▶ **Description of the task**:
Decide whether each statement below agrees with the discussion that follows, and answer yes or no for each, quoting the deciding words from the discussion. 1. Kirill Lokshin sees no reason to get rid of them if the project in question finds them useful. 2. kingboyk thinks the assessment scheme looks good when it grows very large. 3. Kirill Lokshin admits to being a bit biased.

▶ **Excerpted passage**:
Should anyone be in the mood for a mass CFD or indeed a spot of rogue adminship there's a target for you... --kingboyk 19:30, 10 January 2007 (UTC)
- Eh, unless they're causing problems, I wouldn't bother. If the project in question finds them useful, I see no reason to get rid of them. Kirill Lokshin 19:37, 10 January 2007 (UTC)
- I'll bet you a dollar they don't actually find them useful ;) Seemed like a good idea at the time though no doubt.
- Seriously, I think it gives the assessment scheme a bad name if it's seen to grow to such ludicrous proportions. Just my 2c. You can have the other 98c later. --kingboyk 19:40, 10 January 2007 (UTC)
- We ought to ask the project about it, at the least.
- (Obviously, though, I'm a bit biased; I have my own reasons for not wanting people to start taking an axe to assessment categories. ;-) Kirill Lokshin 19:49, 10 January 2007 (UTC)

▶ **Records supplied**:
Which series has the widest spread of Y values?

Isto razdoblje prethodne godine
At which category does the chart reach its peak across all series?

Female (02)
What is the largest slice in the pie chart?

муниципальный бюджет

...

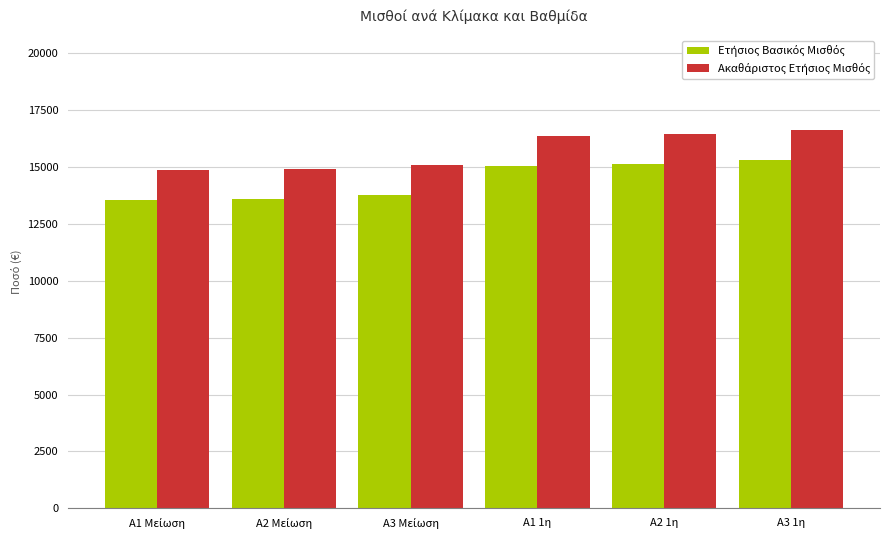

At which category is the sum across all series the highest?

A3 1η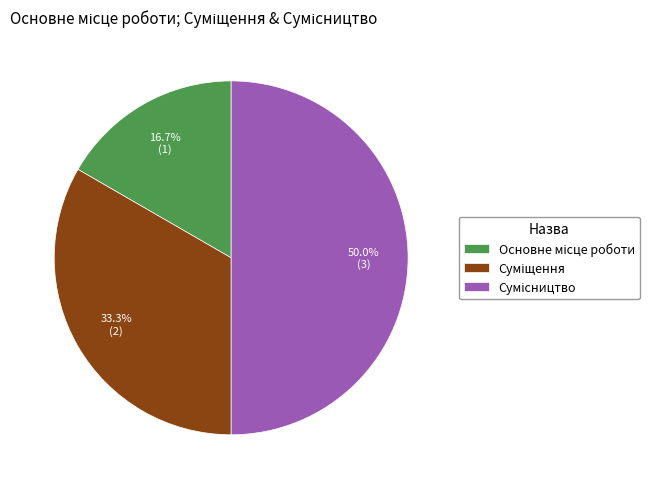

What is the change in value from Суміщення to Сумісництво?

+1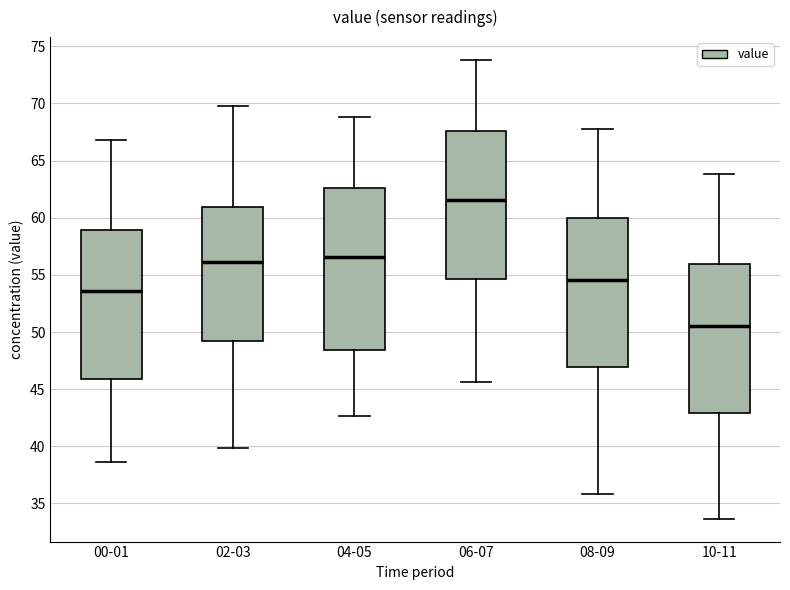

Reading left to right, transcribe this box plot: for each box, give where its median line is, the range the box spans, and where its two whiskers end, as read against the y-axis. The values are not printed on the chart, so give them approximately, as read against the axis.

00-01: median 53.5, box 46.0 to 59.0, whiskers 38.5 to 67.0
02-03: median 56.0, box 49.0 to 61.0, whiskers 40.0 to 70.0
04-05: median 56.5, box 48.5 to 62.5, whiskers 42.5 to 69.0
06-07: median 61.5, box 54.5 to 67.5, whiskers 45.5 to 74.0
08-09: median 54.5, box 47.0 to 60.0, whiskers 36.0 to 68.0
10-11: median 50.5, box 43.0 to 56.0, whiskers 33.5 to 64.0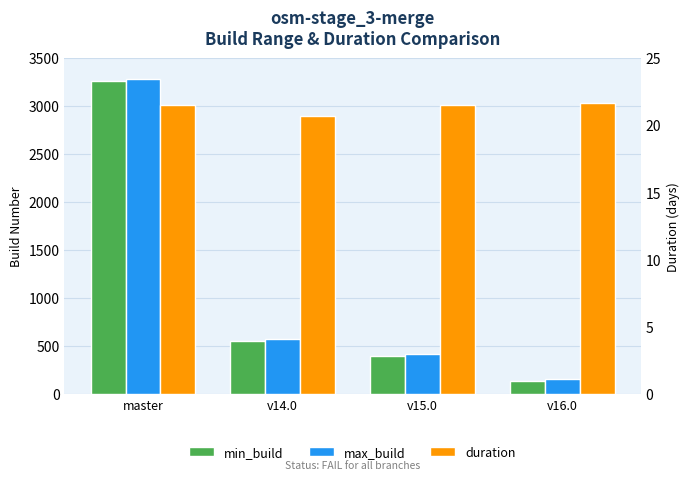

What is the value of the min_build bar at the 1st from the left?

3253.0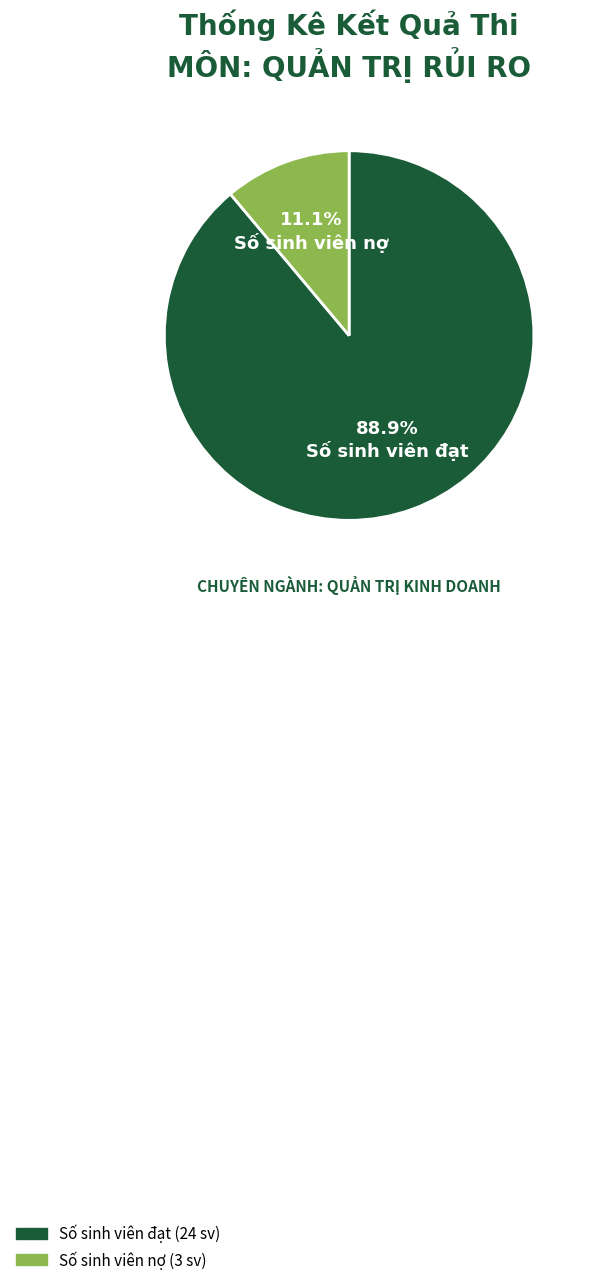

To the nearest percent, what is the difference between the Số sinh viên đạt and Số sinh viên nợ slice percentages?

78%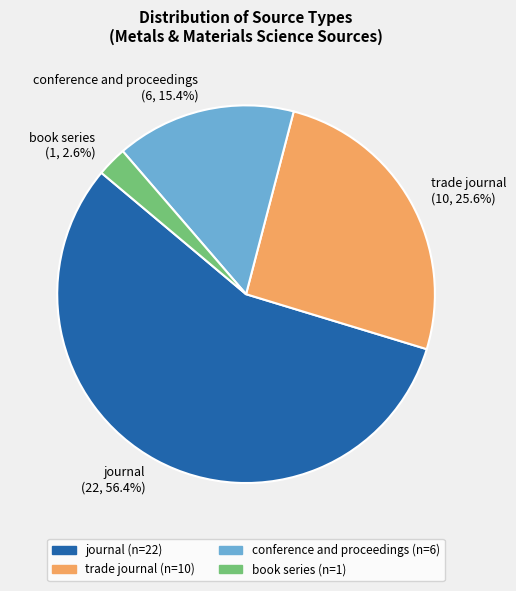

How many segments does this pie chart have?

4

▶ **Solution below**:
1. Yes: "If the project in question finds them useful, I see no reason to get rid of them."
2. No: "I think it gives the assessment scheme a bad name if it's seen to grow to such ludicrous proportions."
3. Yes: "I'm a bit biased"